Setting rack lavel storage and aerospikeConfig
Rack also provide for setting local storage and aerospikeConfig. If local storage is given for rack then rack will use this storage otherwise common global storage will be used. Here aerospikeConfig is config patch which will be merged with common global aerospikeConfig and will be used for rack.
rackConfig:
namespaces:
- test
racks:
- id: 1
zone: us-central1-b
aerospikeConfig:
service:
proto-fd-max: 18000
storage:
filesystemVolumePolicy:
initMethod: deleteFiles
cascadeDelete: true
blockVolumePolicy:
cascadeDelete: true
volumes:
- storageClass: ssd
path: /opt/aerospike
volumeMode: filesystem
sizeInGB: 1
- path: /opt/aerospike/data
storageClass: ssd
volumeMode: filesystem
sizeInGB: 3
Merging AerospikeConfig
Local rack AerospikeConfig patch will be merged with common global base AerospikeConfig using given rules.
- New elements from the patch configMap then it will be added to base configMap
- Base element will be replaced with a new patch element if
- Element value type is changed
- Element value is a primitive type and updated
- Element value is primitive list type and updated
- Element key is
storage-engine
and its storage-engine type has been changed. (storage-engine can be ofdevice
,file
, andmemory
type.
- If element is of map type then patch and base elements will be recursively merged
- If elements are list of maps then new list elements in the patch list will be appended to the base list and corresponding entries will be merged using the same merge algorithm. Here the order of elements in the base list will be maintained. (corresponding entries are found by matching the special
name
key in maps. Here this list of maps is actually a map of map and main map keys are added in sub-map with key asname
to convert map of maps to a list of maps).
e.g.
Rack local aerospikeConfig and common global aerospikeConfig
rackConfig:
racks:
aerospikeConfig:
service:
proto-fd-max: 18000
namespaces:
- name: test
storage-engine:
type: device
devices:
- /dev/nvme0n2 /dev/sdf2
- name: bar
memory-size: 6000000000
storage-engine:
type: memory
.
.
.
aerospikeConfig:
service:
feature-key-file: /etc/aerospike/secret/features.conf
security:
enable-security: true
namespaces:
- name: test
memory-size: 3000000000
replication-factor: 2
storage-engine:
type: device
devices:
- /dev/nvme0n1 /dev/sdf
- name: bar
memory-size: 3000000000
replication-factor: 2
storage-engine:
type: device
devices:
- /dev/nvme0n10 /dev/sdf10
After merging rack local aerospikeConfig
aerospikeConfig:
service:
proto-fd-max: 18000
feature-key-file: /etc/aerospike/secret/features.conf
security:
enable-security: true
namespaces:
- name: test
memory-size: 3000000000
replication-factor: 2
# storage-engine type is not changed hence its merged recursively
storage-engine:
type: device
devices:
- /dev/nvme0n2 /dev/sdf2
- name: bar
memory-size: 6000000000
replication-factor: 2
# storage-engine type is changed hence its replaced
storage-engine:
type: memory
Removing rack from config
Remove the desired rack section in config yaml file under rackConfig.racks
section and apply config file using kubectl.

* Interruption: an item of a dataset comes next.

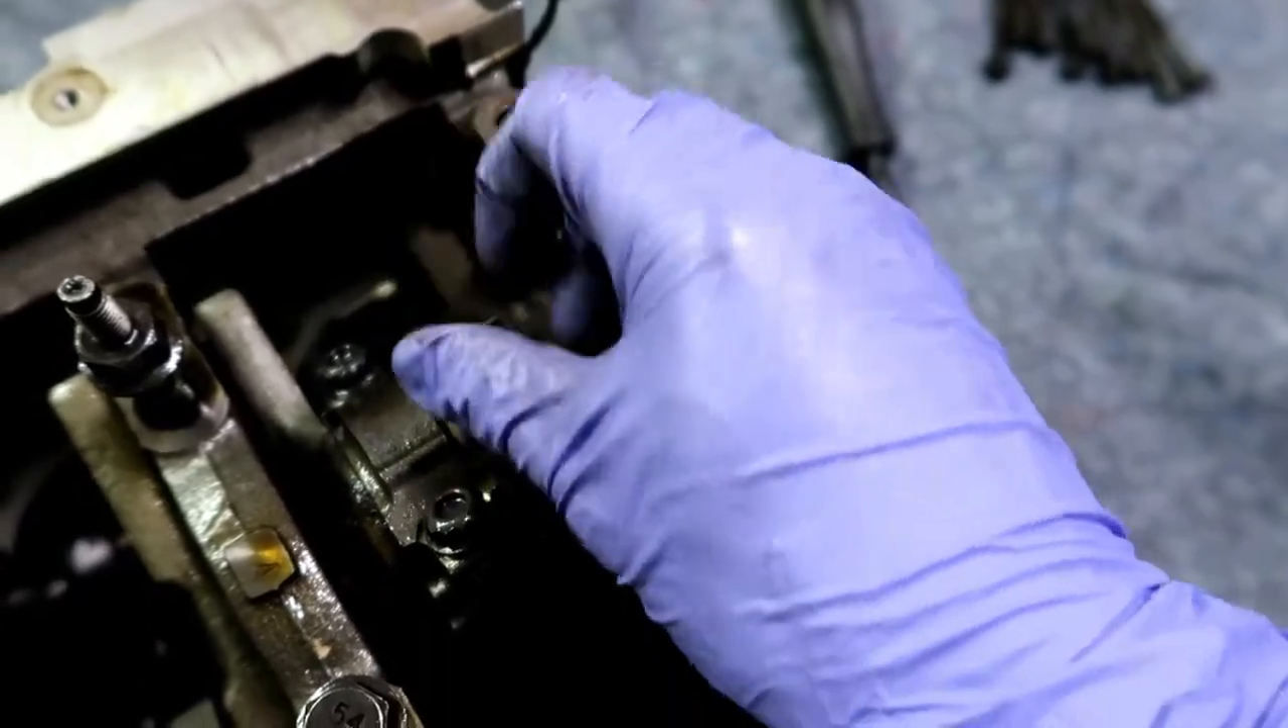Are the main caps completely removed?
No.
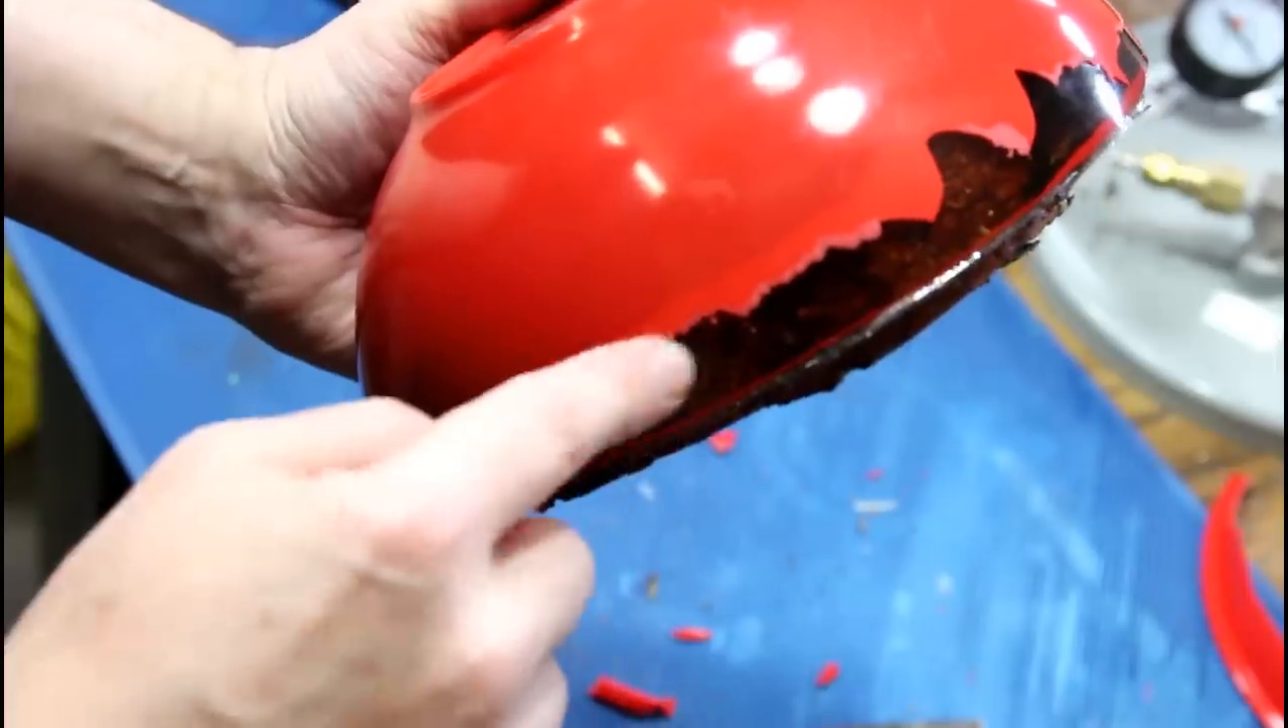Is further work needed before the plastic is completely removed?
Yes.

This will try to scale down the desired rack to size 0. One node at a time will be removed from rack. After removing all the nodes from the rack, rack will also be removed. If user is removing rack without decreasing cluster size then other racks will be scaled up based on new node redistribution.
Simultaneously add and remove rack
If operator has to scale up some racks and scale down some other racks in single call then operator will always scale up first then it will scale down the racks. Hence for a short duration actual cluster size may be more than desired cluster size.